- WHAT IS EXPECTED
Once the line containing "M518,3H681V20L565,38L553,45L543,46Z" is found in the entries below, reproduce it and every line after it, stopping at and including the line containing "M231,380L246,383L260,391L401,495"; reproduce nothing else, and keep each line exact.

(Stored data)
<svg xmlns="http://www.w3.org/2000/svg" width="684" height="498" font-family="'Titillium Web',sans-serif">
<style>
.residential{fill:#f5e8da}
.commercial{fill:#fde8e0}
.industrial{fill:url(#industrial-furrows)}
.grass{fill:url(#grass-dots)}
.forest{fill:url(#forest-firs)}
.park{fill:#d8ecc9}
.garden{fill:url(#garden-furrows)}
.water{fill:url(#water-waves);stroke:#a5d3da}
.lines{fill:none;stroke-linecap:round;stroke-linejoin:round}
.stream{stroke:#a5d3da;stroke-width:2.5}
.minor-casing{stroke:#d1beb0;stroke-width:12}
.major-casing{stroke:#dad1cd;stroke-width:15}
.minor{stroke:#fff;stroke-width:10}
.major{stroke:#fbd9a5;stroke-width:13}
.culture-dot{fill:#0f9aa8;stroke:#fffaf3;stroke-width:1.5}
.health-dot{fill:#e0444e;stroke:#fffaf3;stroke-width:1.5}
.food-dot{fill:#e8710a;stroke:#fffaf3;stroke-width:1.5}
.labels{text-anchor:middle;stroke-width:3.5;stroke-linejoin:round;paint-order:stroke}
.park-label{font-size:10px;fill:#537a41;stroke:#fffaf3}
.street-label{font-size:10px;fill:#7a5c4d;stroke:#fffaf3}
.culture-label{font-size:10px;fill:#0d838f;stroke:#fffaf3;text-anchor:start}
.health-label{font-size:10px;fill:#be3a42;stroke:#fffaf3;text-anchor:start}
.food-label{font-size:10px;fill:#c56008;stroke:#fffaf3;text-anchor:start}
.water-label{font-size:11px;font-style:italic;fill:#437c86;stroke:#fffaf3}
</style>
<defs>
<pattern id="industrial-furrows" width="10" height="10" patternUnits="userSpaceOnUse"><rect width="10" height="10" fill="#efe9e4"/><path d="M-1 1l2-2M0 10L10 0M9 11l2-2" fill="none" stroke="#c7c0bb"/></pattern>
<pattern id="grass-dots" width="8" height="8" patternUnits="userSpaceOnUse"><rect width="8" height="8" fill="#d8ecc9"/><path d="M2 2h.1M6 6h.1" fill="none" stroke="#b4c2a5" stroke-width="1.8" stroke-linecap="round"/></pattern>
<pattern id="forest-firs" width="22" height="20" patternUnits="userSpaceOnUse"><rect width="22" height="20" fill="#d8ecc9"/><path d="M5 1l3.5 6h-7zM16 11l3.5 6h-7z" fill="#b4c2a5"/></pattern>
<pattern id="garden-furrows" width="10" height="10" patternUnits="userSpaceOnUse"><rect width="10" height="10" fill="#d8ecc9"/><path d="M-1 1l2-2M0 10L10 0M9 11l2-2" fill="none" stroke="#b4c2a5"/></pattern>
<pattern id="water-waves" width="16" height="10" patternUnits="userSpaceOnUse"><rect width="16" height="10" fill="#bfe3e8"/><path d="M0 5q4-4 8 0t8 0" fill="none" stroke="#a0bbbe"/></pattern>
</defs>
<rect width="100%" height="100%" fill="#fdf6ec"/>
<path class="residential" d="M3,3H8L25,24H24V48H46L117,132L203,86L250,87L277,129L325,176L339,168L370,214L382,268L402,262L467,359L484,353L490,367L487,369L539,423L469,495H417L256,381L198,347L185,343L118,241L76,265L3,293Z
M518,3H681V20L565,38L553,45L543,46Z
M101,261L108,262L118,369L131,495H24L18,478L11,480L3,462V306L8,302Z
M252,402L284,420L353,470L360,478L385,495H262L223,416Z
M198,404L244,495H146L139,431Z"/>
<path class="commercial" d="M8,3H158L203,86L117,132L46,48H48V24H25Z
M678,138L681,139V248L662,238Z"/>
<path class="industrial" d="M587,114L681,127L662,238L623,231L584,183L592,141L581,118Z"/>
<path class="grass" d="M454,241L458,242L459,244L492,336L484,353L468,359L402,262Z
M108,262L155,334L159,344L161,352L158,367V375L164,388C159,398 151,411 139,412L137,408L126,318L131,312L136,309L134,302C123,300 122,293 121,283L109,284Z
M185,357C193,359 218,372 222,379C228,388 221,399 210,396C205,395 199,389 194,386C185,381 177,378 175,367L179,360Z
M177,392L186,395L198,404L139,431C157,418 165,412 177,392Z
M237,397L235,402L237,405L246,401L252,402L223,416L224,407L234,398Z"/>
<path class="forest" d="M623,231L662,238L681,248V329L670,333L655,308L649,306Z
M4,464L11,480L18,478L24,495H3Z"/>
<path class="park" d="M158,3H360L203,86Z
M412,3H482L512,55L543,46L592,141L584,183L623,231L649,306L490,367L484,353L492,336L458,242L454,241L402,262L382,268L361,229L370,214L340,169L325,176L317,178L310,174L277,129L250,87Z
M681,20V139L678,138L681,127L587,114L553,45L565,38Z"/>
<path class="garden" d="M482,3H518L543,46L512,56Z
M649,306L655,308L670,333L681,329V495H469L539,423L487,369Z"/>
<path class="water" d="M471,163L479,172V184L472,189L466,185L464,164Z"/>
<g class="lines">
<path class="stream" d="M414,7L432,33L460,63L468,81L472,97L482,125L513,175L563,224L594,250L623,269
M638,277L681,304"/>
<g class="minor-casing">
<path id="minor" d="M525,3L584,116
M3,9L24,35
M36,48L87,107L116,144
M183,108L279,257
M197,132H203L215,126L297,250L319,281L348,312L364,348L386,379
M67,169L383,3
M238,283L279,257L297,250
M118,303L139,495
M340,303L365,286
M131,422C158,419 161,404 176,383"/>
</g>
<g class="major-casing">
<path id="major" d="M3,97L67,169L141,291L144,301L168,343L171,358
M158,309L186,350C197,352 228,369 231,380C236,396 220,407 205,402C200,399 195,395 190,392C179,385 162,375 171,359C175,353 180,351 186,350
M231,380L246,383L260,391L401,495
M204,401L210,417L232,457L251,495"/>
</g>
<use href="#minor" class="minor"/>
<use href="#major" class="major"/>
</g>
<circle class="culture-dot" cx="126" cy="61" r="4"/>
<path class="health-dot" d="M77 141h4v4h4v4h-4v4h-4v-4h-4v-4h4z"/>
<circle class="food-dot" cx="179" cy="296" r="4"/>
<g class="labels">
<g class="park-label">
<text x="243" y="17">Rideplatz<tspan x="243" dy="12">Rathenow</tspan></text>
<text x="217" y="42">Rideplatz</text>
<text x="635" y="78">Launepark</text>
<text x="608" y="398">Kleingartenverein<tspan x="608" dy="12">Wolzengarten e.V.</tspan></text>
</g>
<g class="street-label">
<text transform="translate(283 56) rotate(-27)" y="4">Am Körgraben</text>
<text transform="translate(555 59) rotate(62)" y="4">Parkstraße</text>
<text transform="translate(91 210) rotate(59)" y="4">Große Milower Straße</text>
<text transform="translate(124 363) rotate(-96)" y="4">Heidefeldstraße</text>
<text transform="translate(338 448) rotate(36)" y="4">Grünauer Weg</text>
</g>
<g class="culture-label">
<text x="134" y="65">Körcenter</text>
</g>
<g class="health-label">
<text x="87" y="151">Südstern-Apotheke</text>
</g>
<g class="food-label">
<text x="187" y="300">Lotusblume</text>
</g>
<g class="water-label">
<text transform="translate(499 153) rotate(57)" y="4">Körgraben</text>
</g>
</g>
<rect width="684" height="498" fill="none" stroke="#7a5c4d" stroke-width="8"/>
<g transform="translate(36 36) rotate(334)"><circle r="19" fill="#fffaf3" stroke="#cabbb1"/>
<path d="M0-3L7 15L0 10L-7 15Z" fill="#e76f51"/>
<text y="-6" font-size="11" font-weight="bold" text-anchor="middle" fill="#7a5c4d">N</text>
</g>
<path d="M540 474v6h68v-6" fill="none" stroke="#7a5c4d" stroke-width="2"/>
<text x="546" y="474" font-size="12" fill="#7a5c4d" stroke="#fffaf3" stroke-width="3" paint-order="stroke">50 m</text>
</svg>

--

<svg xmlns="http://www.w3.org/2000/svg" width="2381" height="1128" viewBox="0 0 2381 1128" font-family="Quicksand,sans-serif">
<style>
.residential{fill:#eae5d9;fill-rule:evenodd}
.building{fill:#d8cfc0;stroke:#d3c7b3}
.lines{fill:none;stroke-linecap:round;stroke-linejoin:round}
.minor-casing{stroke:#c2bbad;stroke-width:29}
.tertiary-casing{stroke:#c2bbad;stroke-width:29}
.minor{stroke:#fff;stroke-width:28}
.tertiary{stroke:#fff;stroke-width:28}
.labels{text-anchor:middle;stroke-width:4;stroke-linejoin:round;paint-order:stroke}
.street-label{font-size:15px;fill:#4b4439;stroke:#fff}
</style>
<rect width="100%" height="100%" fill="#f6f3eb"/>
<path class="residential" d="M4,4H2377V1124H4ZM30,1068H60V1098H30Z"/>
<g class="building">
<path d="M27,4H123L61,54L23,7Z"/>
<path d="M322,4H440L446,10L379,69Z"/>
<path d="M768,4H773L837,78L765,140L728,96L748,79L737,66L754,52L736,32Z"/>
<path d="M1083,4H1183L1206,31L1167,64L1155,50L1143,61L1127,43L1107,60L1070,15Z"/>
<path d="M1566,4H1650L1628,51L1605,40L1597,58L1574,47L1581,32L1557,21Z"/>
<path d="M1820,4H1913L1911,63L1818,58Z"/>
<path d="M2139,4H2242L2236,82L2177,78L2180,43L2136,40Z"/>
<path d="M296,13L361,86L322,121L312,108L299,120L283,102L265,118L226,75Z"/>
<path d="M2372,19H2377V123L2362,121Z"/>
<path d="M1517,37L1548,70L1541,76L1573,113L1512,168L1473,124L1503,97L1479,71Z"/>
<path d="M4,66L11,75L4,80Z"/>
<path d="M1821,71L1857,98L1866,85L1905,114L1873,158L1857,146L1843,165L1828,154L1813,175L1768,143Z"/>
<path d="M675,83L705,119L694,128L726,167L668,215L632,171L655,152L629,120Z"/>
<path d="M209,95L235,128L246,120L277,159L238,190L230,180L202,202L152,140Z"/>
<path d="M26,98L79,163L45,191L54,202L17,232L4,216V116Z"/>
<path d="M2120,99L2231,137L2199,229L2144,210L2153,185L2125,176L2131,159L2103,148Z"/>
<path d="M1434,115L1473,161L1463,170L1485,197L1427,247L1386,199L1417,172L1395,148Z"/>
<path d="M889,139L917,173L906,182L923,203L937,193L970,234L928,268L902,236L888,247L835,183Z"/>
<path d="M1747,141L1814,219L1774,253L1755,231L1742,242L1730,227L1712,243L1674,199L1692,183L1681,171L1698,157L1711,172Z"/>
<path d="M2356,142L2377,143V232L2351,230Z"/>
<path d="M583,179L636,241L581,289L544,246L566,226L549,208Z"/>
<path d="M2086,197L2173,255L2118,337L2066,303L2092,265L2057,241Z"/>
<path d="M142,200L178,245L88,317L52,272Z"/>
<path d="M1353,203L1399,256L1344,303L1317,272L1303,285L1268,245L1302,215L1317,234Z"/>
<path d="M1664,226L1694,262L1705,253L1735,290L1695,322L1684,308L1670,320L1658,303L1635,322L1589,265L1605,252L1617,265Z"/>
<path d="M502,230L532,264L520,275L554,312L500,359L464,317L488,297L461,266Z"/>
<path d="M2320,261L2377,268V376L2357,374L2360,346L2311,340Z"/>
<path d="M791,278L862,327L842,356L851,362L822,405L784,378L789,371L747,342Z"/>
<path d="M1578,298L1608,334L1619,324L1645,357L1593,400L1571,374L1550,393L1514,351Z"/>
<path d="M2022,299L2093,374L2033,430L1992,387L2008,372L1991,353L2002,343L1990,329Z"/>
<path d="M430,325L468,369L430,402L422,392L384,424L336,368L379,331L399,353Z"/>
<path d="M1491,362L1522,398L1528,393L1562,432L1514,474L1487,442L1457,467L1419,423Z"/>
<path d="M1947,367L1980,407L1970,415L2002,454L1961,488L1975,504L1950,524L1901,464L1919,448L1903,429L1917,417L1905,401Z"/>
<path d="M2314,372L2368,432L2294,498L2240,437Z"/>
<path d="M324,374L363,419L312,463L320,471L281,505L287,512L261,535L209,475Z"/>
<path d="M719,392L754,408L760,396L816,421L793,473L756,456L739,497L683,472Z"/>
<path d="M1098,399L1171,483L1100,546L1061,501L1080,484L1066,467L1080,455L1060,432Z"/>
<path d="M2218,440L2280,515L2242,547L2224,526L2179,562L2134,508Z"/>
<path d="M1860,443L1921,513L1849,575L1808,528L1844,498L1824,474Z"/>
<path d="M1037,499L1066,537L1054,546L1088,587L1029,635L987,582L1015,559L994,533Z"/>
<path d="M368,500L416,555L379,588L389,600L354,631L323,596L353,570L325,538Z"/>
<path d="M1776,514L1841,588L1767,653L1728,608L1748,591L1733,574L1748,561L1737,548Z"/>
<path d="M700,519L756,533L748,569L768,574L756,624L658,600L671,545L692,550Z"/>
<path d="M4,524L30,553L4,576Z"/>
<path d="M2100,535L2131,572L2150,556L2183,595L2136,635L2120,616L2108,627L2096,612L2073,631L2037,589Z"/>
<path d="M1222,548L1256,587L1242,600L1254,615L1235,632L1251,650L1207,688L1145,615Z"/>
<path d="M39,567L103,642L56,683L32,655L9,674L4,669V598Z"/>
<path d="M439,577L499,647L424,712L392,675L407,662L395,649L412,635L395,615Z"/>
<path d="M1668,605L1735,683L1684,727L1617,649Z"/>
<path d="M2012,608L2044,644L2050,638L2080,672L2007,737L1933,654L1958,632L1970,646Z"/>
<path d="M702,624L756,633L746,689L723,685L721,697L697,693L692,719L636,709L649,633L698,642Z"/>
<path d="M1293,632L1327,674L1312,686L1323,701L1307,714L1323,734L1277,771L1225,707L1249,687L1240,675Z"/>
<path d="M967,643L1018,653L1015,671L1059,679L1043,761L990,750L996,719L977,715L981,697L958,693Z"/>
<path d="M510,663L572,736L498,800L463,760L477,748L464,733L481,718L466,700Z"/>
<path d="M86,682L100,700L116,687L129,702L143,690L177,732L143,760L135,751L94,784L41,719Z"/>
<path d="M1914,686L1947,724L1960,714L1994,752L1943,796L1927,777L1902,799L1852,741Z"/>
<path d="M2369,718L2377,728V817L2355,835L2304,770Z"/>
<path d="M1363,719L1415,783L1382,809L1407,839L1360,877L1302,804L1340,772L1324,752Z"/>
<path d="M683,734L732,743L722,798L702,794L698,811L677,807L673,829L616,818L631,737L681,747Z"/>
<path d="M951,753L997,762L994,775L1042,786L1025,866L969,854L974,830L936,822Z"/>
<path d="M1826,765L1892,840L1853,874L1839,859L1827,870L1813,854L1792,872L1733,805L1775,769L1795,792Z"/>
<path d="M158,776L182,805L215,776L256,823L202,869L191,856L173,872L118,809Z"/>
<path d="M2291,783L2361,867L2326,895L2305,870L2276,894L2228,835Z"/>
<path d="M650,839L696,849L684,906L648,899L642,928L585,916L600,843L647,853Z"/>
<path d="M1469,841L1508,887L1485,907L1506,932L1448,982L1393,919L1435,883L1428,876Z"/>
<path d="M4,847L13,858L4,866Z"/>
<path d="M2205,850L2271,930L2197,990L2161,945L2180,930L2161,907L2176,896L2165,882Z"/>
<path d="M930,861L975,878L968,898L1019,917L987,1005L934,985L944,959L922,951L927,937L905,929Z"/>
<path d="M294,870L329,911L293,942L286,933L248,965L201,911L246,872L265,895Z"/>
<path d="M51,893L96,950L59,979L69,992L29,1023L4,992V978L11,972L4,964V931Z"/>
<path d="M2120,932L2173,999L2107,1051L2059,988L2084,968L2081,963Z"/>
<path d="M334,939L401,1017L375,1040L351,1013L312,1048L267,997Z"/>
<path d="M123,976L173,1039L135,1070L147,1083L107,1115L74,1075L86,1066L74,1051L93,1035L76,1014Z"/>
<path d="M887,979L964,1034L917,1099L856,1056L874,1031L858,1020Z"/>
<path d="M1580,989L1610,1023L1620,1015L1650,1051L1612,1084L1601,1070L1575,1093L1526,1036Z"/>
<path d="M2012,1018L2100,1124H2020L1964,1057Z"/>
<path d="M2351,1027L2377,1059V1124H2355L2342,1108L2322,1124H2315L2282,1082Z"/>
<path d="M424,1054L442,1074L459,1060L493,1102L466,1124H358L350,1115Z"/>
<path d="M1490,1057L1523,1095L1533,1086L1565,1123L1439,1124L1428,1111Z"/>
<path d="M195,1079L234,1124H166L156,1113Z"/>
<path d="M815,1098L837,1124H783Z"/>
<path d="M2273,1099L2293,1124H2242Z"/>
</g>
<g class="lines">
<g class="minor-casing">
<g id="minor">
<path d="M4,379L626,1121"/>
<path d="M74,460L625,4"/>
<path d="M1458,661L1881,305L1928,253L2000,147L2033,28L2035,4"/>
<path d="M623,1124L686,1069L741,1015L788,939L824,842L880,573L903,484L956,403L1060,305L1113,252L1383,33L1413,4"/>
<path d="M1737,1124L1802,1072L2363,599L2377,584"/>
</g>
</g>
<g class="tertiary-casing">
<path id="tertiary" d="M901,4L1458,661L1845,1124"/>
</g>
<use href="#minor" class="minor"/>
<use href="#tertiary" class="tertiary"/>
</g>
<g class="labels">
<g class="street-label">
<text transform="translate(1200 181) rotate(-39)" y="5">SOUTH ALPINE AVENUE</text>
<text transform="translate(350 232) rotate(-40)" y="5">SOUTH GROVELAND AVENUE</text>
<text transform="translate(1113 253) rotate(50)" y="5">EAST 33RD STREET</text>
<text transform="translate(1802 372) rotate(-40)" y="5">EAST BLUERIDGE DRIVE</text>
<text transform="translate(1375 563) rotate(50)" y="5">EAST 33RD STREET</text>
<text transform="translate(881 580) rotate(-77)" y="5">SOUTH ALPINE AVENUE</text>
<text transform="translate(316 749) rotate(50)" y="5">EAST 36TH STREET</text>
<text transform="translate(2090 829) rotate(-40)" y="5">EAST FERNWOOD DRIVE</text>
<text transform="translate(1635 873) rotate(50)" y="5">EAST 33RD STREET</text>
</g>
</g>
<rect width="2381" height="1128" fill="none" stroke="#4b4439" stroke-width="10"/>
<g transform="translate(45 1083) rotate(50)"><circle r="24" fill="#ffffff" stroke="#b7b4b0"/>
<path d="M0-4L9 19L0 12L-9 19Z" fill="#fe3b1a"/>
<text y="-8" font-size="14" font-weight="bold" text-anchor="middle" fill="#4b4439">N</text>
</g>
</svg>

- EXERCISE RESULT
M518,3H681V20L565,38L553,45L543,46Z
M101,261L108,262L118,369L131,495H24L18,478L11,480L3,462V306L8,302Z
M252,402L284,420L353,470L360,478L385,495H262L223,416Z
M198,404L244,495H146L139,431Z"/>
<path class="commercial" d="M8,3H158L203,86L117,132L46,48H48V24H25Z
M678,138L681,139V248L662,238Z"/>
<path class="industrial" d="M587,114L681,127L662,238L623,231L584,183L592,141L581,118Z"/>
<path class="grass" d="M454,241L458,242L459,244L492,336L484,353L468,359L402,262Z
M108,262L155,334L159,344L161,352L158,367V375L164,388C159,398 151,411 139,412L137,408L126,318L131,312L136,309L134,302C123,300 122,293 121,283L109,284Z
M185,357C193,359 218,372 222,379C228,388 221,399 210,396C205,395 199,389 194,386C185,381 177,378 175,367L179,360Z
M177,392L186,395L198,404L139,431C157,418 165,412 177,392Z
M237,397L235,402L237,405L246,401L252,402L223,416L224,407L234,398Z"/>
<path class="forest" d="M623,231L662,238L681,248V329L670,333L655,308L649,306Z
M4,464L11,480L18,478L24,495H3Z"/>
<path class="park" d="M158,3H360L203,86Z
M412,3H482L512,55L543,46L592,141L584,183L623,231L649,306L490,367L484,353L492,336L458,242L454,241L402,262L382,268L361,229L370,214L340,169L325,176L317,178L310,174L277,129L250,87Z
M681,20V139L678,138L681,127L587,114L553,45L565,38Z"/>
<path class="garden" d="M482,3H518L543,46L512,56Z
M649,306L655,308L670,333L681,329V495H469L539,423L487,369Z"/>
<path class="water" d="M471,163L479,172V184L472,189L466,185L464,164Z"/>
<g class="lines">
<path class="stream" d="M414,7L432,33L460,63L468,81L472,97L482,125L513,175L563,224L594,250L623,269
M638,277L681,304"/>
<g class="minor-casing">
<path id="minor" d="M525,3L584,116
M3,9L24,35
M36,48L87,107L116,144
M183,108L279,257
M197,132H203L215,126L297,250L319,281L348,312L364,348L386,379
M67,169L383,3
M238,283L279,257L297,250
M118,303L139,495
M340,303L365,286
M131,422C158,419 161,404 176,383"/>
</g>
<g class="major-casing">
<path id="major" d="M3,97L67,169L141,291L144,301L168,343L171,358
M158,309L186,350C197,352 228,369 231,380C236,396 220,407 205,402C200,399 195,395 190,392C179,385 162,375 171,359C175,353 180,351 186,350
M231,380L246,383L260,391L401,495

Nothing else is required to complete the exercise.